• **What the task requires**: Your answer should repeat exactly the lines from the one holding "- 📫 How to reach me" through the end of the data, and it should contain no pictures.

Stored data entries:
Start of Block

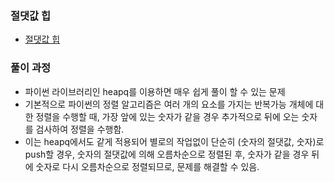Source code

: ### 절댓값 힙
- [절댓값 힙](https://www.acmicpc.net/problem/11286)
### 풀이 과정
- 파이썬 라이브러리인 heapq를 이용하면 매우 쉽게 풀이 할 수 있는 문제
- 기본적으로 파이썬의 정렬 알고리즘은 여러 개의 요소를 가지는 반복가능 개체에 대한 정렬을 수행할 때, 가장 앞에 있는 숫자가 같을 경우 추가적으로 뒤에 오는 숫자를 검사하여 정렬을 수행함.
- 이는 heapq에서도 같게 적용되어 별로의 작업없이 단순히 (숫자의 절댓값, 숫자)로 push할 경우, 숫자의 절댓값에 의해 오름차순으로 정렬된 후, 숫자가 같을 경우 뒤에 숫자로 다시 오름차순으로 정렬되므로, 문제를 해결할 수 있음.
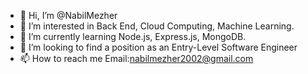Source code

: - 👋 Hi, I’m @NabilMezher
- 👀 I’m interested in Back End, Cloud Computing, Machine Learning.
- 🌱 I’m currently learning Node.js, Express.js, MongoDB.
- 💞️ I’m looking to find a position as an Entry-Level Software Engineer
- 📫 How to reach me 
Email:nabilmezher2002@gmail.com

<!---
NabilMezher/NabilMezher is a ✨ special ✨ repository because its `README.md` (this file) appears on your GitHub profile.
You can click the Preview link to take a look at your changes.
--->
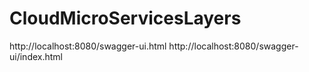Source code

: # CloudMicroServicesLayers


http://localhost:8080/swagger-ui.html
http://localhost:8080/swagger-ui/index.html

End of Block

• **Reply**:
- 📫 How to reach me 
Email:nabilmezher2002@gmail.com

<!---
NabilMezher/NabilMezher is a ✨ special ✨ repository because its `README.md` (this file) appears on your GitHub profile.
You can click the Preview link to take a look at your changes.
--->
Source code

: # CloudMicroServicesLayers


http://localhost:8080/swagger-ui.html
http://localhost:8080/swagger-ui/index.html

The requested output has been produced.